> SOURCE DATA
^^^^^^^^^^^^^^^^

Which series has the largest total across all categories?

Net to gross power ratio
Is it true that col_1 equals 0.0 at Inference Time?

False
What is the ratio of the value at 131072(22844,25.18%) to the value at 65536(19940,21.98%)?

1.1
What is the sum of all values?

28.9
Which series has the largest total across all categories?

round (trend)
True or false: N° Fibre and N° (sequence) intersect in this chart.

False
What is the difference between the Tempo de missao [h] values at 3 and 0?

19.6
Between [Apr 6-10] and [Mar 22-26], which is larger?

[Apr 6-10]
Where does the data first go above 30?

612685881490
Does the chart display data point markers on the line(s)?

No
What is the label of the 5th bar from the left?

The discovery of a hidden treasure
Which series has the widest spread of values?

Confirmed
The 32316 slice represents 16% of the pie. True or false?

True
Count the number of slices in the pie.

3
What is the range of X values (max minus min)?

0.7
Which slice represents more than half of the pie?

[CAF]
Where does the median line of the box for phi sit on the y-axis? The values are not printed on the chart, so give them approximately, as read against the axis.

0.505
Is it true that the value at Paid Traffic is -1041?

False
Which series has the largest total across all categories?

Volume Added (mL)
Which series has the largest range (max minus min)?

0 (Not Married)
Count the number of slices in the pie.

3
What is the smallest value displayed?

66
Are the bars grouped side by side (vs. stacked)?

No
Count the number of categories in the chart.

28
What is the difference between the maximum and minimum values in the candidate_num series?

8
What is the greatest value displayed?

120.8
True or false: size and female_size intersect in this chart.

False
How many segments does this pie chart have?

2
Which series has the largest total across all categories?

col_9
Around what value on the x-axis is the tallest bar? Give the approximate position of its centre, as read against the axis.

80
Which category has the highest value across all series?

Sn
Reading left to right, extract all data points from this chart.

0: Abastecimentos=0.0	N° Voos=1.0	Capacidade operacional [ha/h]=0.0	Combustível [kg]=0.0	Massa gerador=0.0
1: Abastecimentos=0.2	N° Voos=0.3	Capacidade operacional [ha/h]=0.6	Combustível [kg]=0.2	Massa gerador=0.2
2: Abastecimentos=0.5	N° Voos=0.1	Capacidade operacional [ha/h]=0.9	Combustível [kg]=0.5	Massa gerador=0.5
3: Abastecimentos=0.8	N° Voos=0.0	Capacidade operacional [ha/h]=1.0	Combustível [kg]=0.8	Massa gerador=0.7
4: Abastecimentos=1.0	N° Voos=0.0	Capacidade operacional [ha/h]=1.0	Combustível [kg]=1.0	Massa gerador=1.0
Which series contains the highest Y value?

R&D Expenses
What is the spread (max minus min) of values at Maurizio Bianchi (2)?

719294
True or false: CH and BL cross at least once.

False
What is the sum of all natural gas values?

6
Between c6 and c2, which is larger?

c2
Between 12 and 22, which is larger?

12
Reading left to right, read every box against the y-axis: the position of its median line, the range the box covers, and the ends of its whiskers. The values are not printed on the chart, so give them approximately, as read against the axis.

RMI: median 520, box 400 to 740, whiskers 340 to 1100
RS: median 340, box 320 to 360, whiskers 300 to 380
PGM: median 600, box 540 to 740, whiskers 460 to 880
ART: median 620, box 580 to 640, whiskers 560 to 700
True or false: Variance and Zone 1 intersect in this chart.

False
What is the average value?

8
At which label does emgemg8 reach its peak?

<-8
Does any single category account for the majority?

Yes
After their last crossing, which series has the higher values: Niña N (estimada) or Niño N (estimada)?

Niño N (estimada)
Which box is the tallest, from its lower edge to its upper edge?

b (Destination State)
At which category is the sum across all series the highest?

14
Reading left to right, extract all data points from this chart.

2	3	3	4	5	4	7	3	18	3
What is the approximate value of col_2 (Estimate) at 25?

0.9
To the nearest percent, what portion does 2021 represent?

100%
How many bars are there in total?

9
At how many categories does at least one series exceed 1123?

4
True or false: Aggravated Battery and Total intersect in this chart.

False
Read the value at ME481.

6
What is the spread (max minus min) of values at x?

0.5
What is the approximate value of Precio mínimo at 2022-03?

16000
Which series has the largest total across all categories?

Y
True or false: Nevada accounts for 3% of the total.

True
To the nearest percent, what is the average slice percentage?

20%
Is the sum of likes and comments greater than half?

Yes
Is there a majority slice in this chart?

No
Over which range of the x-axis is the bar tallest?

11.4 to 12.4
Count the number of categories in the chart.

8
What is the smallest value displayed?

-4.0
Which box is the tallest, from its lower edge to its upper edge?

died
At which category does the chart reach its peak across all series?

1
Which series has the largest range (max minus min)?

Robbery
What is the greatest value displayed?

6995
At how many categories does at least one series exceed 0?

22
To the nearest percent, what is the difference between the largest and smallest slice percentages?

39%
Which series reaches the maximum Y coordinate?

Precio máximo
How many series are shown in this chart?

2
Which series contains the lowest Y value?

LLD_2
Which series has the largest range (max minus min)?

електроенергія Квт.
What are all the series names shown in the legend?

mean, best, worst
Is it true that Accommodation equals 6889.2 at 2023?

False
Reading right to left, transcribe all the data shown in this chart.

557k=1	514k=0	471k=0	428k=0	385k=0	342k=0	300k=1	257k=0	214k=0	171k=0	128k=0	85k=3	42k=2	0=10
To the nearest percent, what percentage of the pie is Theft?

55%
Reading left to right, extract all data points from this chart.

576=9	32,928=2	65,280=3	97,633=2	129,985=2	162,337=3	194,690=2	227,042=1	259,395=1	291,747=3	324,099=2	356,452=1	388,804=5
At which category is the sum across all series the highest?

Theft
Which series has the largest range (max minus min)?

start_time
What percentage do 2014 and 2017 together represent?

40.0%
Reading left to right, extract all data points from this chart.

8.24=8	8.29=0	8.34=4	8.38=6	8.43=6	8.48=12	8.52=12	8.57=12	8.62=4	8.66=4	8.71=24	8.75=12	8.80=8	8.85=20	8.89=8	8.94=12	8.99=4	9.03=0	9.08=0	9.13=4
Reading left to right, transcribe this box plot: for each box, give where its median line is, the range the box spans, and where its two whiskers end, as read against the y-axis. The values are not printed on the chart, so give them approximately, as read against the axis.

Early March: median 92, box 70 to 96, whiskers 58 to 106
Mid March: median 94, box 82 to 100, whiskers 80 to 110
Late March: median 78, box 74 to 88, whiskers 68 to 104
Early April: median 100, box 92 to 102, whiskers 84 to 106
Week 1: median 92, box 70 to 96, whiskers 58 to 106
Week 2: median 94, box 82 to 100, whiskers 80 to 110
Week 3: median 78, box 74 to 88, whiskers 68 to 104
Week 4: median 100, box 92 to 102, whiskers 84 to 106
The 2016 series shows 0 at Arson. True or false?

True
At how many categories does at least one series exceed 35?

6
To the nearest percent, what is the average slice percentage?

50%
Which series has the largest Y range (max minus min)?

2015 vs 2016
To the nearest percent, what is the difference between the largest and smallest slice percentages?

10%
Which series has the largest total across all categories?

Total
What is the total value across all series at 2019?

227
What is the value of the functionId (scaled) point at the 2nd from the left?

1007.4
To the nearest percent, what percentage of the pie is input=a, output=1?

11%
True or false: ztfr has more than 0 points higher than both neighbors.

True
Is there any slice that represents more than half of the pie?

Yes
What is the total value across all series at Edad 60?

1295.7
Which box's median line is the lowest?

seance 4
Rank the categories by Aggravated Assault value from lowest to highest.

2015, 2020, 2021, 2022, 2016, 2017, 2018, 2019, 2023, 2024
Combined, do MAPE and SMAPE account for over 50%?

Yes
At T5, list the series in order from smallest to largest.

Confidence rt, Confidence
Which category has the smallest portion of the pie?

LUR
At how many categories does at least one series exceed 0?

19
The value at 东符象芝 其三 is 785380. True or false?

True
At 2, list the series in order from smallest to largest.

^^^^^^^^^^^^^^^^

> PROBLEM TO SOLVE
Copy the lines above exactly, starting with the line that contains "612685881490" and ending after the line that contains "Which series contains the highest Y value?".

> RESULT FOR THIS EXERCISE
612685881490
Does the chart display data point markers on the line(s)?

No
What is the label of the 5th bar from the left?

The discovery of a hidden treasure
Which series has the widest spread of values?

Confirmed
The 32316 slice represents 16% of the pie. True or false?

True
Count the number of slices in the pie.

3
What is the range of X values (max minus min)?

0.7
Which slice represents more than half of the pie?

[CAF]
Where does the median line of the box for phi sit on the y-axis? The values are not printed on the chart, so give them approximately, as read against the axis.

0.505
Is it true that the value at Paid Traffic is -1041?

False
Which series has the largest total across all categories?

Volume Added (mL)
Which series has the largest range (max minus min)?

0 (Not Married)
Count the number of slices in the pie.

3
What is the smallest value displayed?

66
Are the bars grouped side by side (vs. stacked)?

No
Count the number of categories in the chart.

28
What is the difference between the maximum and minimum values in the candidate_num series?

8
What is the greatest value displayed?

120.8
True or false: size and female_size intersect in this chart.

False
How many segments does this pie chart have?

2
Which series has the largest total across all categories?

col_9
Around what value on the x-axis is the tallest bar? Give the approximate position of its centre, as read against the axis.

80
Which category has the highest value across all series?

Sn
Reading left to right, extract all data points from this chart.

0: Abastecimentos=0.0	N° Voos=1.0	Capacidade operacional [ha/h]=0.0	Combustível [kg]=0.0	Massa gerador=0.0
1: Abastecimentos=0.2	N° Voos=0.3	Capacidade operacional [ha/h]=0.6	Combustível [kg]=0.2	Massa gerador=0.2
2: Abastecimentos=0.5	N° Voos=0.1	Capacidade operacional [ha/h]=0.9	Combustível [kg]=0.5	Massa gerador=0.5
3: Abastecimentos=0.8	N° Voos=0.0	Capacidade operacional [ha/h]=1.0	Combustível [kg]=0.8	Massa gerador=0.7
4: Abastecimentos=1.0	N° Voos=0.0	Capacidade operacional [ha/h]=1.0	Combustível [kg]=1.0	Massa gerador=1.0
Which series contains the highest Y value?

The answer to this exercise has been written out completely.